• _Source material_:
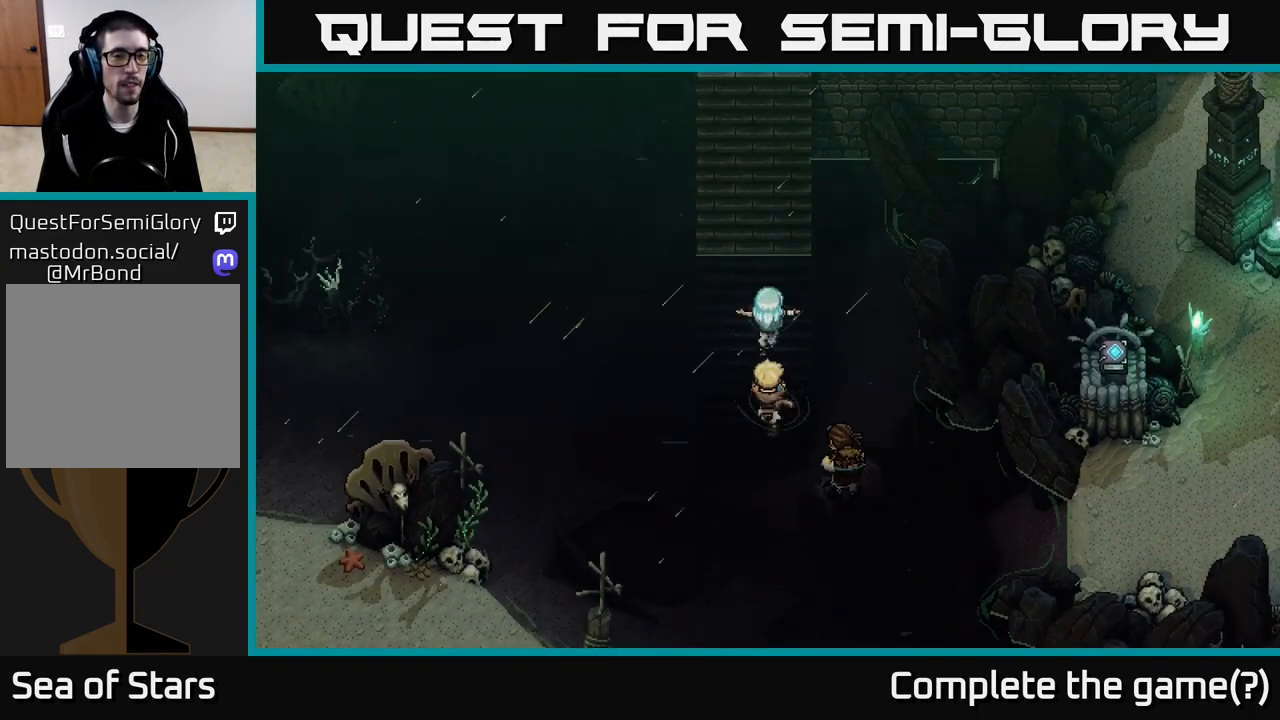
{"buttons": [], "left_stick": "up", "right_stick": "center", "events": []}
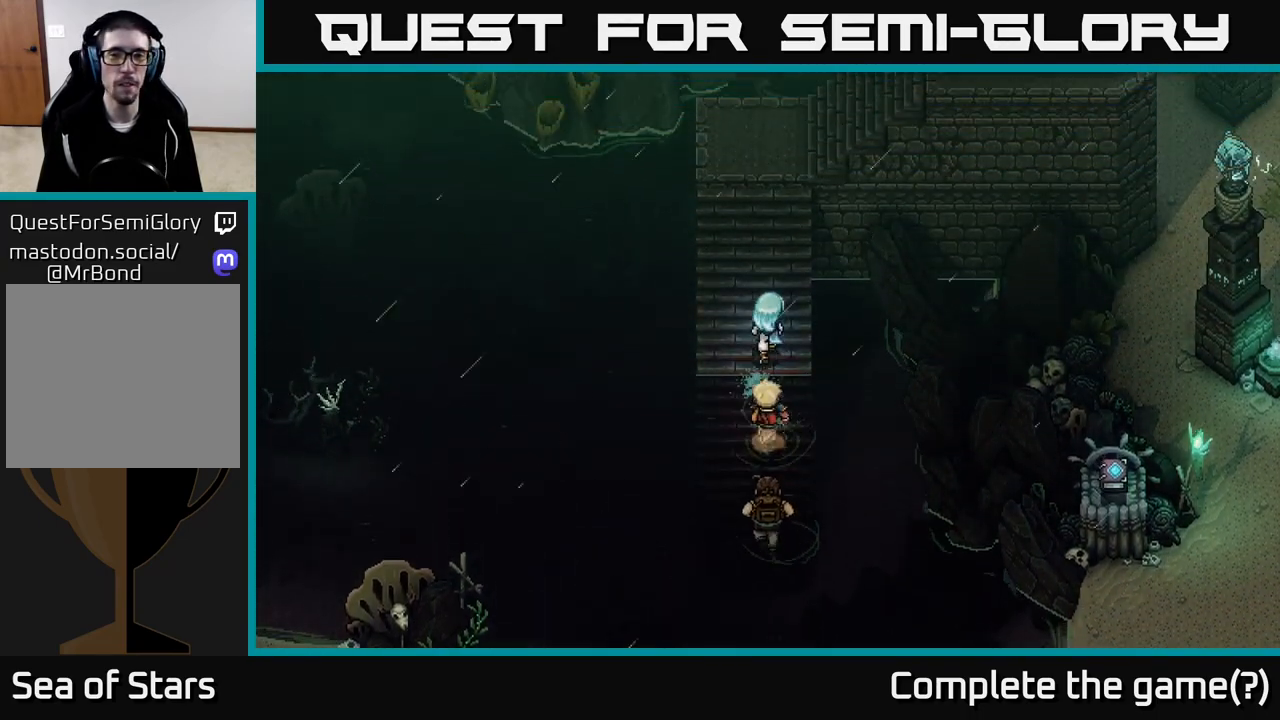
{"buttons": [], "left_stick": "up", "right_stick": "center", "events": []}
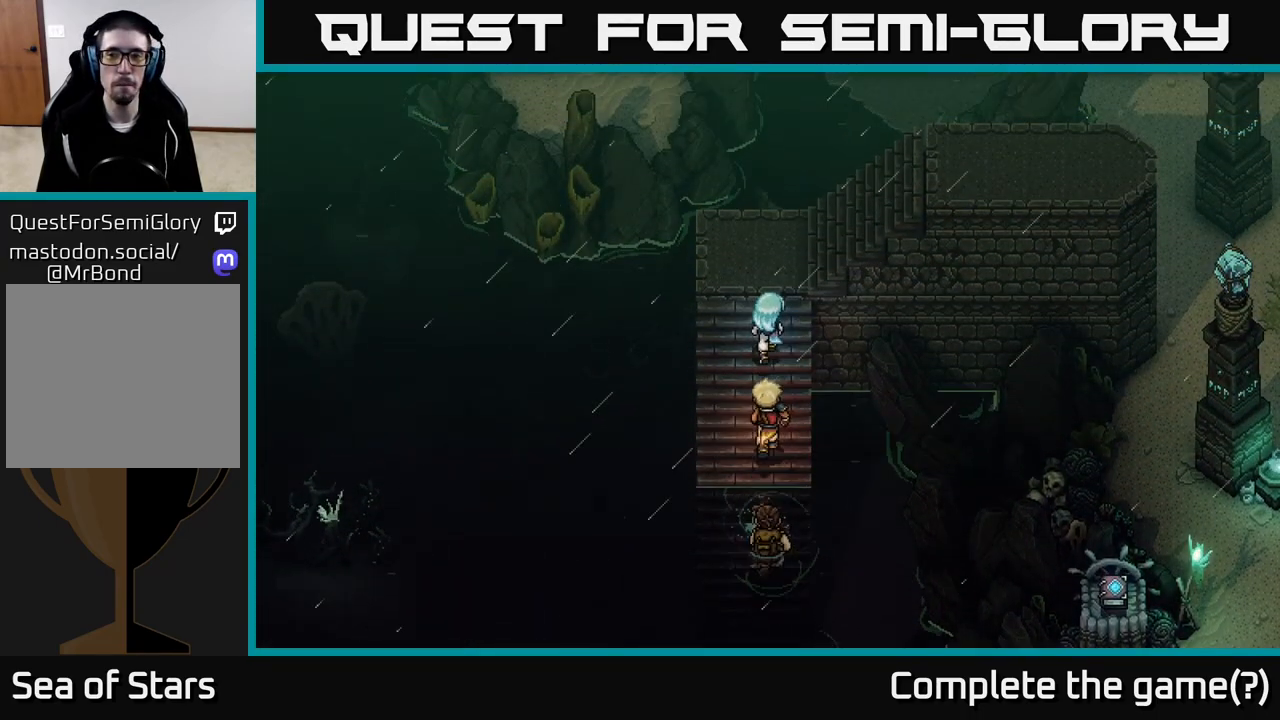
{"buttons": [], "left_stick": "up-right", "right_stick": "center", "events": [[100, "left_stick", "up-right"]]}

• _What the exercise asks_:
Could you give the material again exactly as it stands, omitting any image?

• _Result for this exercise_:
{"buttons": [], "left_stick": "up", "right_stick": "center", "events": []}
{"buttons": [], "left_stick": "up", "right_stick": "center", "events": []}
{"buttons": [], "left_stick": "up-right", "right_stick": "center", "events": [[100, "left_stick", "up-right"]]}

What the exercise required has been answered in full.